→ Problem statement
In the entries that follow, find the line containing "меньшие братья и сестры" and the line containing "lotados de gente", then retype exactly the lines from the first through the second, pictures excluded.

→ Provided data

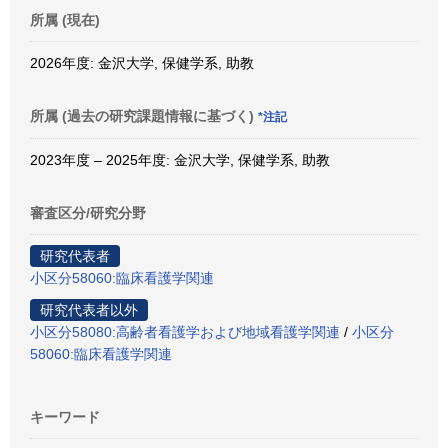
所属 (現在)
2026年度: 金沢大学, 保健学系, 助教
所属 (過去の研究課題情報に基づく)
*注記
2023年度 – 2025年度: 金沢大学, 保健学系, 助教
審査区分/研究分野
研究代表者
小区分58060:臨床看護学関連
研究代表者以外
小区分58080:高齢者看護学および地域看護学関連
/
小区分
58060:臨床看護学関連
キーワード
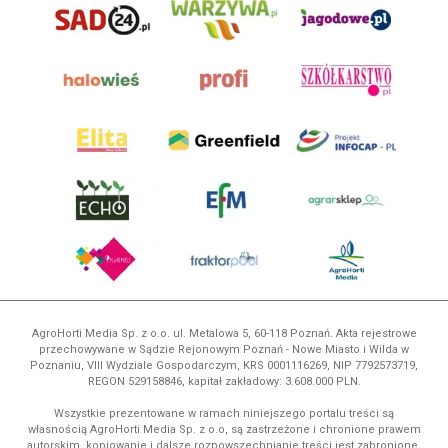
AgroHorti Media Sp. z o.o. ul. Metalowa 5, 60-118 Poznań. Akta rejestrowe
przechowywane w Sądzie Rejonowym Poznań - Nowe Miasto i Wilda w
Poznaniu, VIII Wydziale Gospodarczym, KRS 0001116269, NIP 7792573719,
REGON 529158846, kapitał zakładowy: 3.608.000 PLN.
Wszystkie prezentowane w ramach niniejszego portalu treści są
własnością AgroHorti Media Sp. z o.o, są zastrzeżone i chronione prawem
autorskim, kopiowanie i dalsze rozpowszechnianie treści jest zabronione.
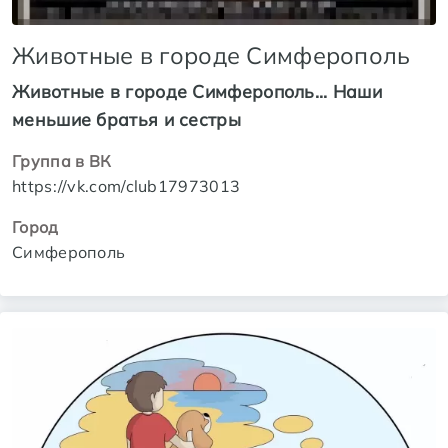
Животные в городе Симферополь
Животные в городе Симферополь... Наши
меньшие братья и сестры
Группа в ВК
https://vk.com/club17973013
Город
Симферополь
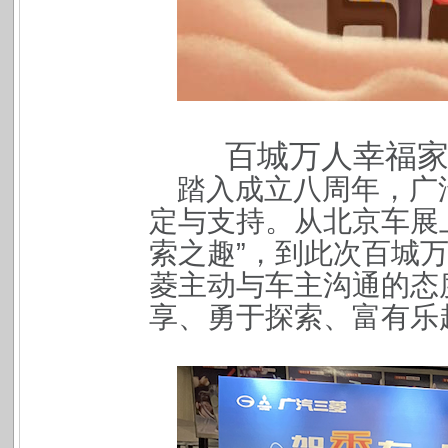
百城万人幸福
踏入成立八周年，广
定与支持。从北京车展
索之趣”，到此次百城
菱主动与车主沟通的态
享、勇于探索、富有乐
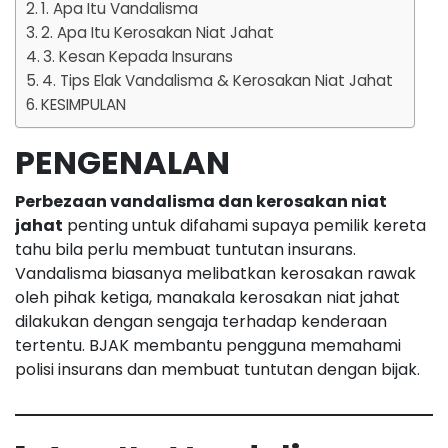
1. Apa Itu Vandalisma
2. Apa Itu Kerosakan Niat Jahat
3. Kesan Kepada Insurans
4. Tips Elak Vandalisma & Kerosakan Niat Jahat
KESIMPULAN
PENGENALAN
Perbezaan vandalisma dan kerosakan niat
jahat
penting untuk difahami supaya pemilik kereta
tahu bila perlu membuat tuntutan insurans.
Vandalisma biasanya melibatkan kerosakan rawak
oleh pihak ketiga, manakala kerosakan niat jahat
dilakukan dengan sengaja terhadap kenderaan
tertentu. BJAK membantu pengguna memahami
polisi insurans dan membuat tuntutan dengan bijak.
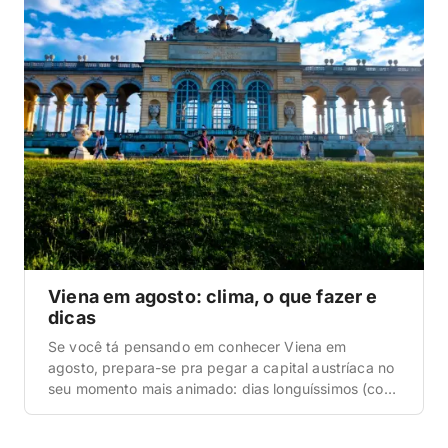
Viena em agosto: clima, o que fazer e
dicas
Se você tá pensando em conhecer Viena em
agosto, prepara-se pra pegar a capital austríaca no
seu momento mais animado: dias longuíssimos (com
sol até quase 20h30), verão no auge, parques
lotados de gente aproveitando a vida ao ar livre e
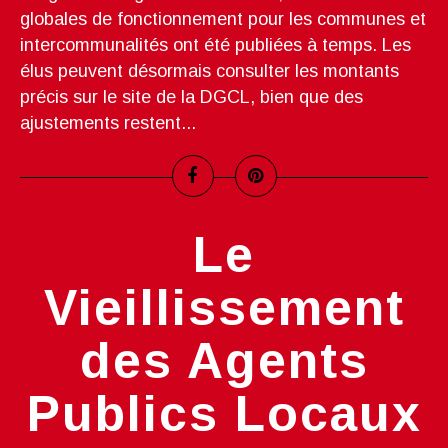
globales de fonctionnement pour les communes et
intercommunalités ont été publiées à temps. Les
élus peuvent désormais consulter les montants
précis sur le site de la DGCL, bien que des
ajustements restent...
Le
Vieillissement
des Agents
Publics Locaux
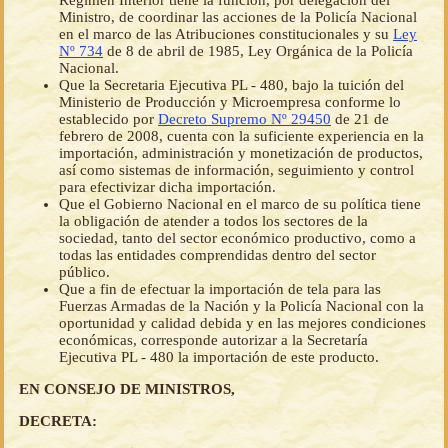
Régimen Interior tiene la función, por delegación del
Ministro, de coordinar las acciones de la Policía Nacional
en el marco de las Atribuciones constitucionales y su
Ley
Nº 734
de 8 de abril de 1985, Ley Orgánica de la Policía
Nacional.
Que la Secretaria Ejecutiva PL - 480, bajo la tuición del
Ministerio de Producción y Microempresa conforme lo
establecido por
Decreto Supremo Nº 29450
de 21 de
febrero de 2008, cuenta con la suficiente experiencia en la
importación, administración y monetización de productos,
así como sistemas de información, seguimiento y control
para efectivizar dicha importación.
Que el Gobierno Nacional en el marco de su política tiene
la obligación de atender a todos los sectores de la
sociedad, tanto del sector económico productivo, como a
todas las entidades comprendidas dentro del sector
público.
Que a fin de efectuar la importación de tela para las
Fuerzas Armadas de la Nación y la Policía Nacional con la
oportunidad y calidad debida y en las mejores condiciones
económicas, corresponde autorizar a la Secretaría
Ejecutiva PL - 480 la importación de este producto.
EN CONSEJO DE MINISTROS,
DECRETA:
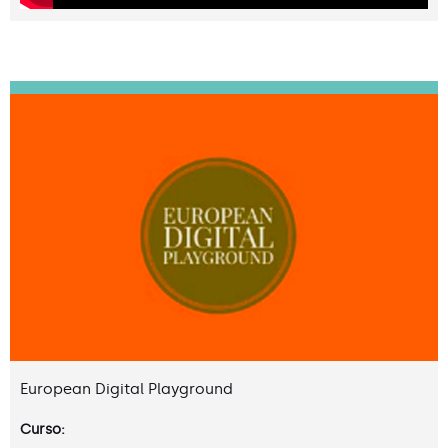
European Digital Playground
Curso:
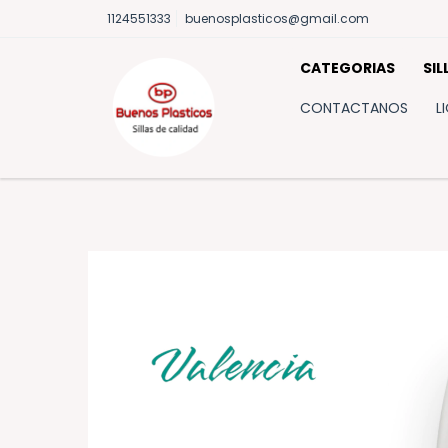
1124551333
buenosplasticos@gmail.com
CATEGORIAS
SIL
CONTACTANOS
L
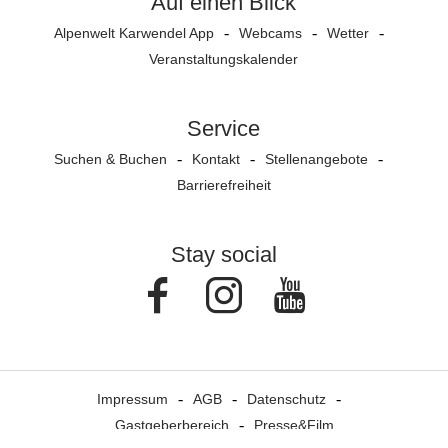
Auf einen Blick
Alpenwelt Karwendel App
Webcams
Wetter
Veranstaltungs­kalender
Service
Suchen & Buchen
Kontakt
Stellenangebote
Barrierefreiheit
Stay social
Facebook
Instagram
Youtube
Impressum
AGB
Datenschutz
Gastgeberbereich
Presse&Film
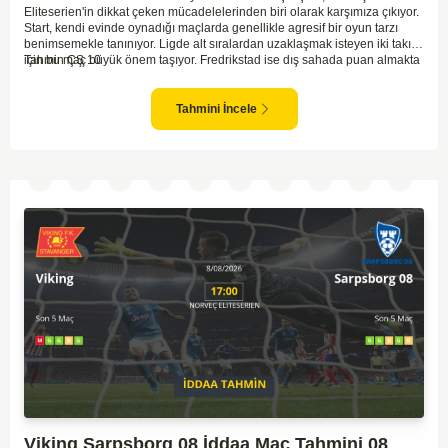
Eliteserien'in dikkat çeken mücadelelerinden biri olarak karşımıza çıkıyor.
Start, kendi evinde oynadığı maçlarda genellikle agresif bir oyun tarzı
benimsemekle tanınıyor. Ligde alt sıralardan uzaklaşmak isteyen iki takım
için bu maç büyük önem taşıyor. Fredrikstad ise dış sahada puan almakta
Tahmin ÇŞ 10
zorlanan bir ekip olarak biliniyor. Bu durum, ev sahibi Start'a karşı
mücadelede zorluk çıkartabilir. Maçın temposunun yüksek olacağını ve
her iki takımın da sonuca gitmeye odaklanacağını düşünüyorum.
Tahmini İncele
Viking Sarpsborg 08 İddaa Maç Tahmini 08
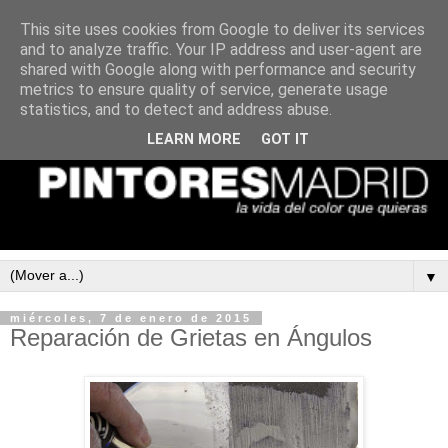
This site uses cookies from Google to deliver its services
and to analyze traffic. Your IP address and user-agent are
shared with Google along with performance and security
metrics to ensure quality of service, generate usage
statistics, and to detect and address abuse.
LEARN MORE
GOT IT
▼
miércoles, 7 de enero de 2015
Reparación de Grietas en Ángulos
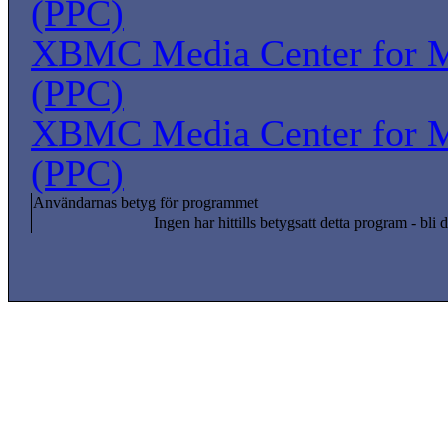
(PPC)
XBMC Media Center for 
(PPC)
XBMC Media Center for 
(PPC)
Användarnas betyg för programmet
Ingen har hittills betygsatt detta program - bli d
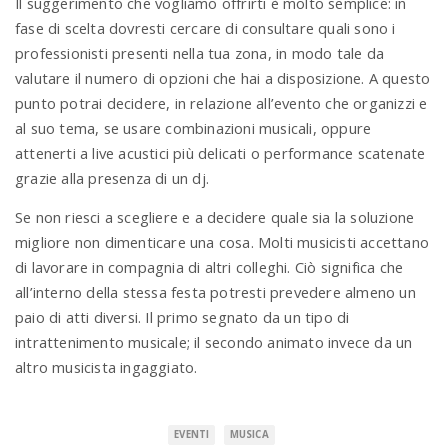
Il suggerimento che vogliamo offrirti è molto semplice: in
fase di scelta dovresti cercare di consultare quali sono i
professionisti presenti nella tua zona, in modo tale da
valutare il numero di opzioni che hai a disposizione. A questo
punto potrai decidere, in relazione all’evento che organizzi e
al suo tema, se usare combinazioni musicali, oppure
attenerti a live acustici più delicati o performance scatenate
grazie alla presenza di un dj.
Se non riesci a scegliere e a decidere quale sia la soluzione
migliore non dimenticare una cosa. Molti musicisti accettano
di lavorare in compagnia di altri colleghi. Ciò significa che
all’interno della stessa festa potresti prevedere almeno un
paio di atti diversi. Il primo segnato da un tipo di
intrattenimento musicale; il secondo animato invece da un
altro musicista ingaggiato.
EVENTI
MUSICA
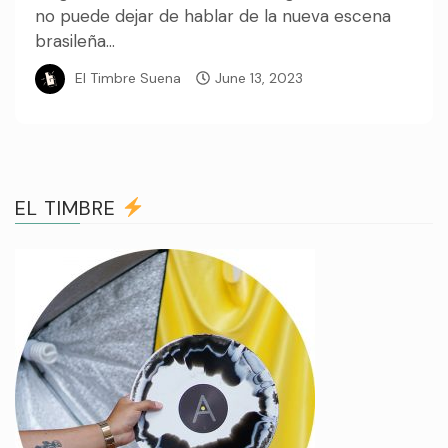
no puede dejar de hablar de la nueva escena
brasileña...
El Timbre Suena
June 13, 2023
EL TIMBRE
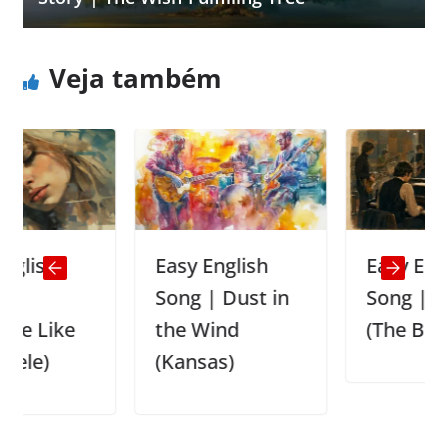
Veja também
Easy English
Easy English
Song | Dust in
Song | Hey Jud
ke
the Wind
(The Beatles)
(Kansas)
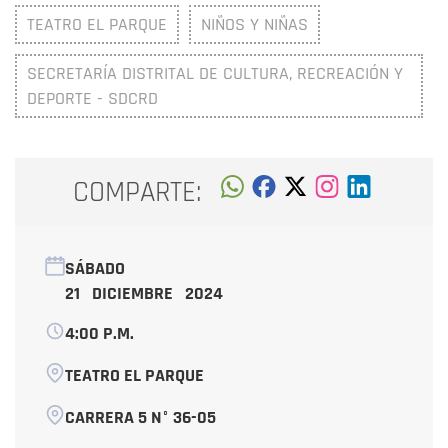
TEATRO EL PARQUE
NIÑOS Y NIÑAS
SECRETARÍA DISTRITAL DE CULTURA, RECREACIÓN Y
DEPORTE - SDCRD
COMPARTE:
SÁBADO
21 DICIEMBRE 2024
4:00 P.M.
TEATRO EL PARQUE
CARRERA 5 N° 36-05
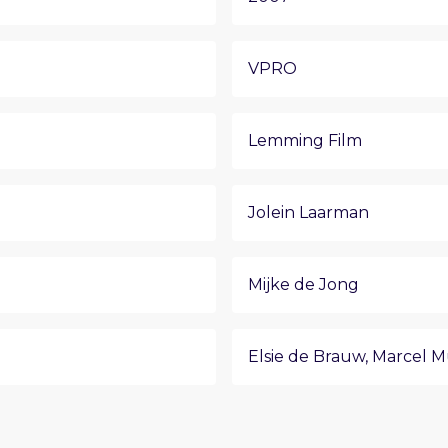
VPRO
Lemming Film
Jolein Laarman
Mijke de Jong
Elsie de Brauw
,
Marcel M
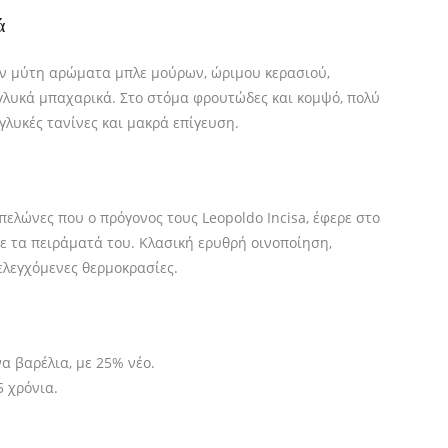
ά
ην μύτη αρώματα μπλε μούρων, ώριμου κερασιού,
ι γλυκά μπαχαρικά. Στο στόμα φρουτώδες και κομψό, πολύ
γλυκές τανίνες και μακρά επίγευση.
πελώνες που ο πρόγονoς τους Leopoldo Incisa, έφερε στο
σε τα πειράματά του. Κλασική ερυθρή οινοποίηση,
ελεγχόμενες θερμοκρασίες.
να βαρέλια, με 25% νέο.
5 χρόνια.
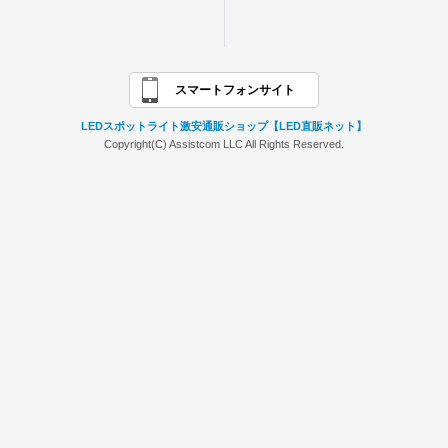
スマートフォンサイト
LEDスポットライト激安通販ショップ【LED直販ネット】
Copyright(C) Assistcom LLC All Rights Reserved.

→ Reply
меньшие братья и сестры
Группа в ВК
https://vk.com/club17973013
Город
Симферополь
百城万人幸福
踏入成立八周年，广
定与支持。从北京车展
索之趣”，到此次百城
菱主动与车主沟通的态
享、勇于探索、富有乐
1. Apa Itu Vandalisma
2. Apa Itu Kerosakan Niat Jahat
3. Kesan Kepada Insurans
4. Tips Elak Vandalisma & Kerosakan Niat Jahat
KESIMPULAN
PENGENALAN
Perbezaan vandalisma dan kerosakan niat
jahat
penting untuk difahami supaya pemilik kereta
tahu bila perlu membuat tuntutan insurans.
Vandalisma biasanya melibatkan kerosakan rawak
oleh pihak ketiga, manakala kerosakan niat jahat
dilakukan dengan sengaja terhadap kenderaan
tertentu. BJAK membantu pengguna memahami
polisi insurans dan membuat tuntutan dengan bijak.
Viena em agosto: clima, o que fazer e
dicas
Se você tá pensando em conhecer Viena em
agosto, prepara-se pra pegar a capital austríaca no
seu momento mais animado: dias longuíssimos (com
sol até quase 20h30), verão no auge, parques
lotados de gente aproveitando a vida ao ar livre e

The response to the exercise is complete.